Learning Expedition / Chapter 3 – An insight on the Baltics’ History

For many, Latvia, Estonia and Lithuania are three interchangeable pieces of the same puzzle, namely the Baltics. If geography finds a logic in this name for these three countries bordering the Baltic Sea, this unique denomination tends to make people believe that these three states are intrinsically linked and that they do not exist distinctly others. It seemed to us essential to talk about the History of the Baltic countries, or rather of the histories, sometimes so close but so distincts, of these little-known states. So before embarking on Tallinn and Riga, let us offer you a short getaway in Estonia and Latvia of past centuries.
The territories which today known as Estonia and Latvia have experienced a perpetual influence from its powerful neighbors, as well as long periods of occupation. Vikings, Swedes, Danes, Germans and Russians took possession of these territories in turn, depending on conquests and wars.
The first unification of the territory took place in 1228, when Pope William of Modena created the Livonian Confederation, a group of small states spread over the present Latvia and part of Estonia. This territory of Livonia was a papal legate, destined to appease the conflicts between the Church and the Livonian Brothers of the Sword, an order of Germanic “warrior monks.” In spite of numerous armed conflicts between the Brothers and the ecclesiastical states for territorial control, the territory prospered, and even extended to the North in 1346, by the purchase of Northern Estonia in Denmark, thus tracing its current borders.
The fall of the Confederation of Livonia was precipitated by internal political logic, which reflected the ambition of the Russian Tsar to establish one of its leaders at the head of the Confederation. A war with the Nordic countries led to the fall of Livonia in 1567.
While the city of Riga enjoyed the protection of Sigismund II Augustus, King of Poland and Grand Duke of Lithuania, and became a free imperial city at the end of the last Archbishop’s reign, the rest of the country was divided between Sweden, Denmark, the Polish-Lithuanian Union and the Duchy of Courland (vassal of Poland-Lithuania).
As early as 1582, the destinies of Latvia and Estonia separated.
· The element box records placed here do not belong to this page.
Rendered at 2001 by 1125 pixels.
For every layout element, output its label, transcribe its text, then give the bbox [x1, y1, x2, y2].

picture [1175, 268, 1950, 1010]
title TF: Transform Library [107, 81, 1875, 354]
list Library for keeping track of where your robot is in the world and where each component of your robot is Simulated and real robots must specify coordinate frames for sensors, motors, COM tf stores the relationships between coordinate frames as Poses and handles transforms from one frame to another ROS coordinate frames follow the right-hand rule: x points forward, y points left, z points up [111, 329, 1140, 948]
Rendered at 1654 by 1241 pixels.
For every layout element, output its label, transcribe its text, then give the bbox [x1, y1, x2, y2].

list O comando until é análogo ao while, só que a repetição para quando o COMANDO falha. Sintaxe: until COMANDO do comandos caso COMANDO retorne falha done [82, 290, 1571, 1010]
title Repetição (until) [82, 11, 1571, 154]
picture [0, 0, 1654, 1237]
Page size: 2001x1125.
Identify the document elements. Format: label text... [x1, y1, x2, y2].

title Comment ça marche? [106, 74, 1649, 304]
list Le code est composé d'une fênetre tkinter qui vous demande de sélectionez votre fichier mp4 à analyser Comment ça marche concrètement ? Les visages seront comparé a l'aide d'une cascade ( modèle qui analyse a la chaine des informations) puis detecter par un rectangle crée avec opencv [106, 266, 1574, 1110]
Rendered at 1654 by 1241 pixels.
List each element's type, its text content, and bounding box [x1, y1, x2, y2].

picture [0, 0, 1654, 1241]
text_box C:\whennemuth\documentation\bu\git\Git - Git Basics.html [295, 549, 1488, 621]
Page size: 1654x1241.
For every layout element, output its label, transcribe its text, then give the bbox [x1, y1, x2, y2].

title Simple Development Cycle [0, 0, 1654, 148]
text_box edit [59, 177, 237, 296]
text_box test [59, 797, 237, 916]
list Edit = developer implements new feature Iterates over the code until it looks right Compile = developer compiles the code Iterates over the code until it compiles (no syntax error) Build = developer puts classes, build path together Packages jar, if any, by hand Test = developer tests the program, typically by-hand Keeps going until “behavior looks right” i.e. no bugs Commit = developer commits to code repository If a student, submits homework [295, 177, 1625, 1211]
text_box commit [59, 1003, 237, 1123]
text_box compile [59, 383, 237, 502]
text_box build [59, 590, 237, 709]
They recrossed later on during the Great Northern War (1700 – 1721), which opposed Russia and Denmark to Sweden. It is this episode that would seal over 200 years of common history. The defeat of Sweden gave Russia the status of major power on the Baltic Sea, and the Treaties of Stockholm (1719) and Nystad (1721) ceded Latvia (still Livonia at that time) and Estonia to Russia.
Following the treaty of Brest-Litovsk, the Baltic states were ceded to the German Empire. However, the decay of the German defeat of 11 November 1918 recognized the sovereignty of Estonia and Latvia as early as 1919. These were of short duration since the two countries were annexed again by Russia. Occupied by the Wehrmacht as early as 1941 and then restarted in 1944, the two countries were annexed under the status of Soviet Socialist Republic under the USSR.
Since the collapse of the USSR in 1991, Estonia and Latvia have gained independence through a peaceful process. Estonia and Latvia joined NATO and the European Union in 2004. Estonia then joined the Euro zone in 2011, followed by Latvia in 2014.